● **What the task asks**: For every entry that follows, return the words exactly and omit any picture.

● **Listed entries**:
- Opening Delimiter -
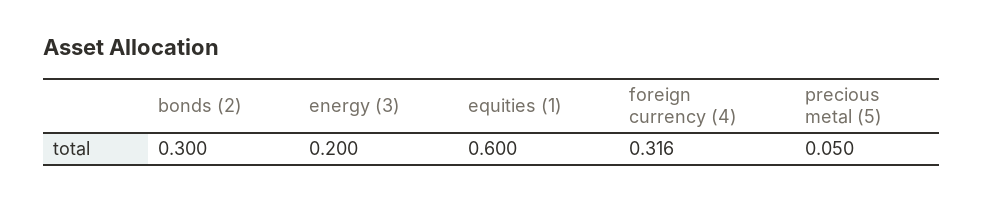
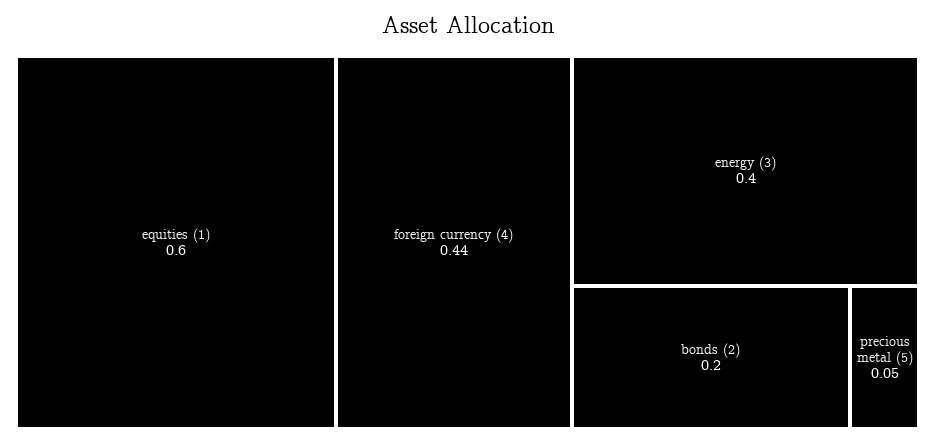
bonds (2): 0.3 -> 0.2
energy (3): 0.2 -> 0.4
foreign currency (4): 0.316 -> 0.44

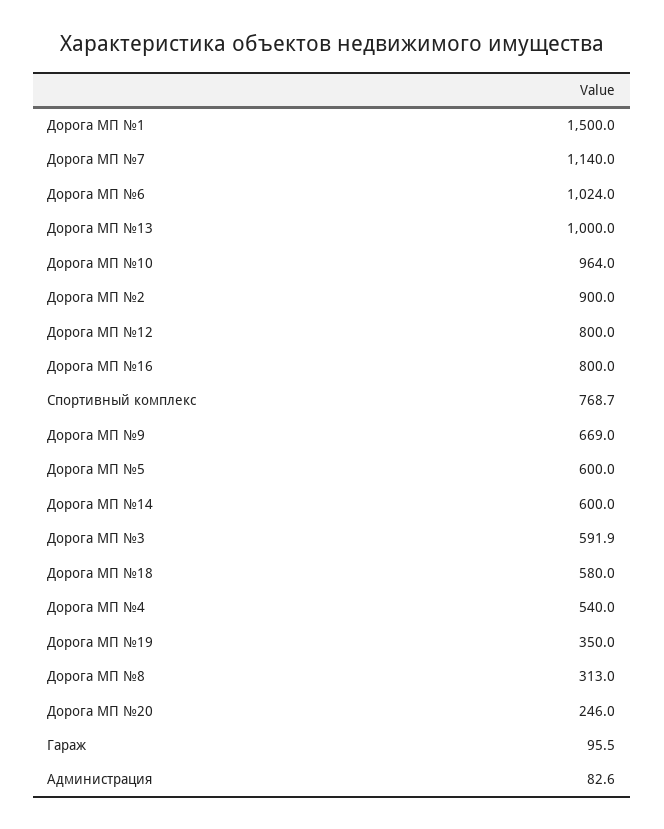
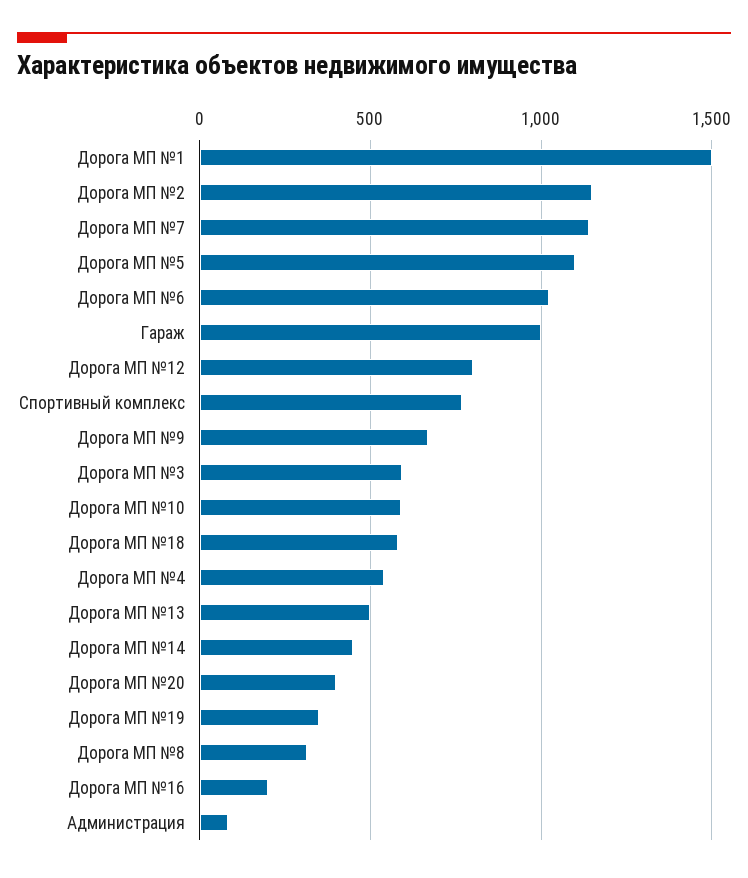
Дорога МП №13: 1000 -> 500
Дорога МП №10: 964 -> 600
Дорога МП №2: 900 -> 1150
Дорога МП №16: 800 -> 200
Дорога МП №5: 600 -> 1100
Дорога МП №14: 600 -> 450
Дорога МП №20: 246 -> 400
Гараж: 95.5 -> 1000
- Closing Delimiter -
● **Task response**:
bonds (2): 0.3 -> 0.2
energy (3): 0.2 -> 0.4
foreign currency (4): 0.316 -> 0.44

Дорога МП №13: 1000 -> 500
Дорога МП №10: 964 -> 600
Дорога МП №2: 900 -> 1150
Дорога МП №16: 800 -> 200
Дорога МП №5: 600 -> 1100
Дорога МП №14: 600 -> 450
Дорога МП №20: 246 -> 400
Гараж: 95.5 -> 1000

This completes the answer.